| PROBLEM DETAILS |
Reproduce the listing word for word. Skip any image.

| DATA SHOWN |
◆ ◆ ◆ ◆ ◆

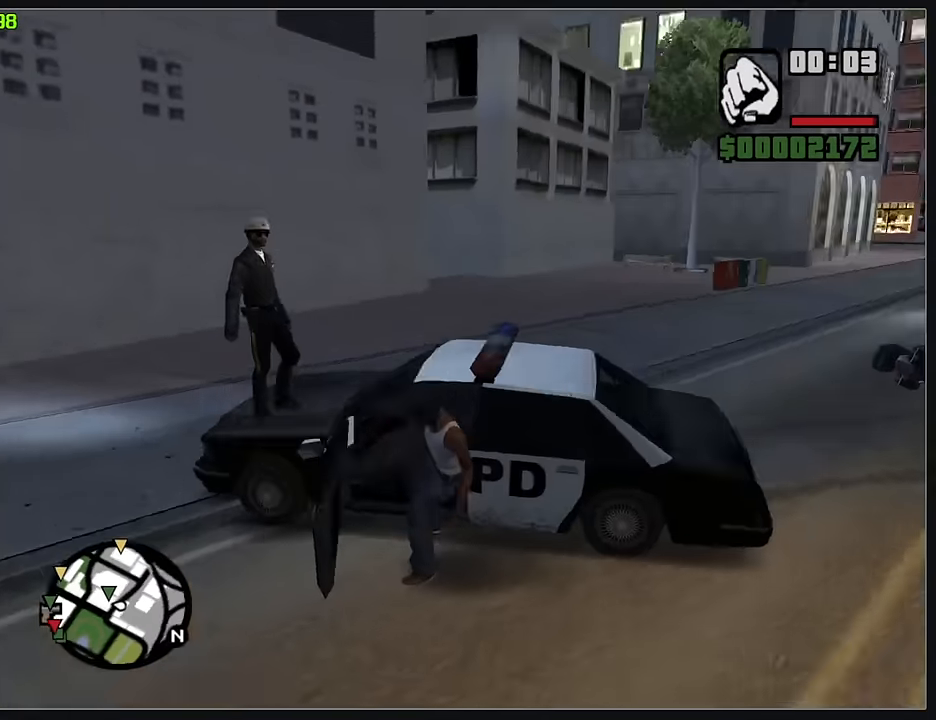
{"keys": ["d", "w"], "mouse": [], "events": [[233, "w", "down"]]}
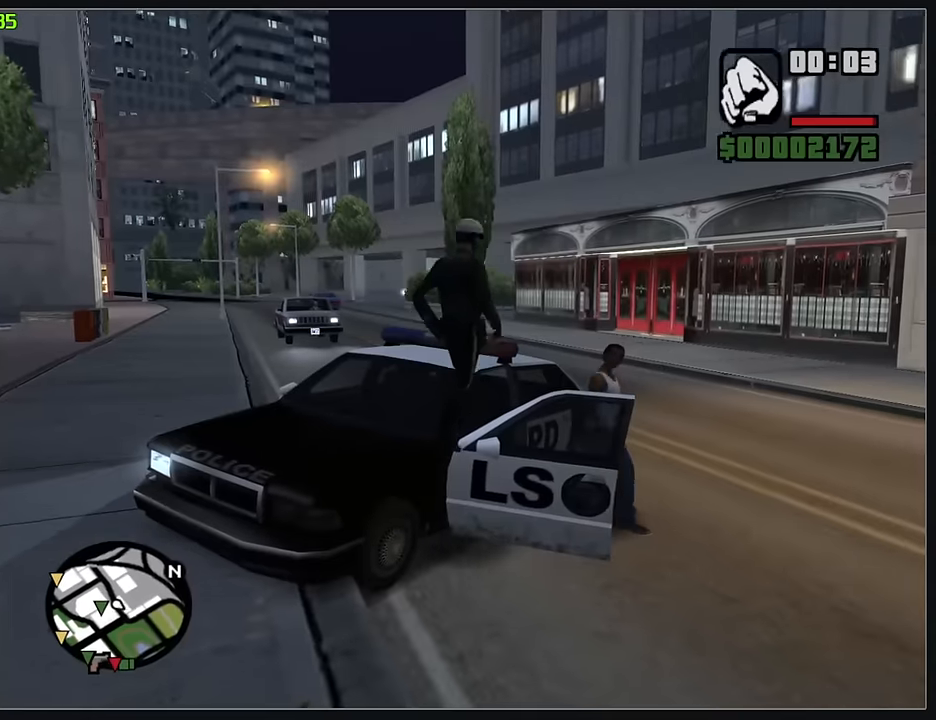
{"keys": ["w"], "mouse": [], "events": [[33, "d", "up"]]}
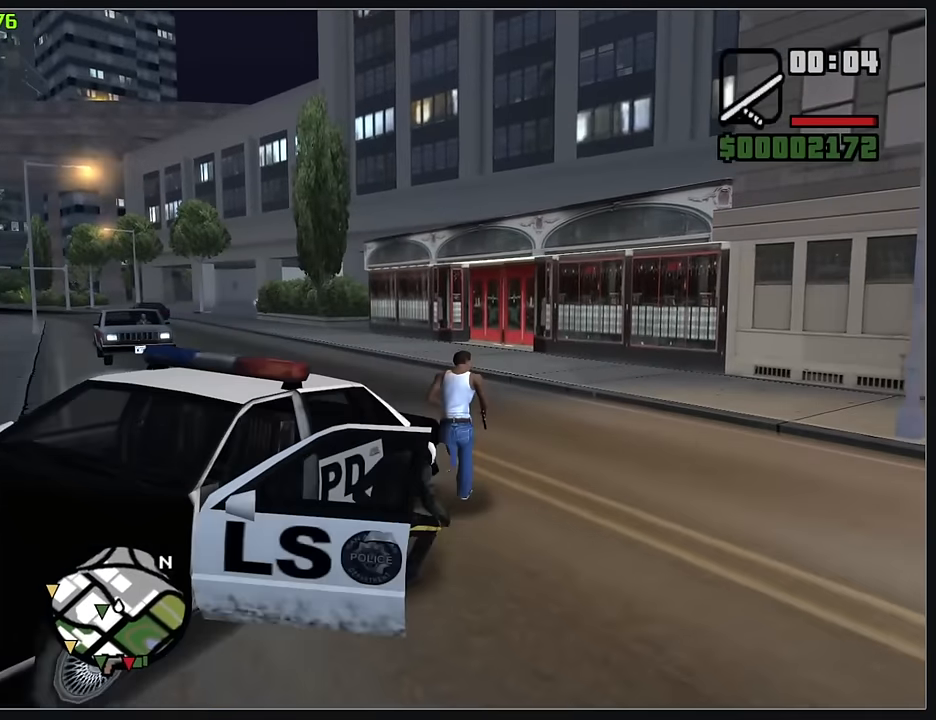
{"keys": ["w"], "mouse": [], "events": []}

◆ ◆ ◆ ◆ ◆

| WRITTEN SOLUTION |
{"keys": ["d", "w"], "mouse": [], "events": [[233, "w", "down"]]}
{"keys": ["w"], "mouse": [], "events": [[33, "d", "up"]]}
{"keys": ["w"], "mouse": [], "events": []}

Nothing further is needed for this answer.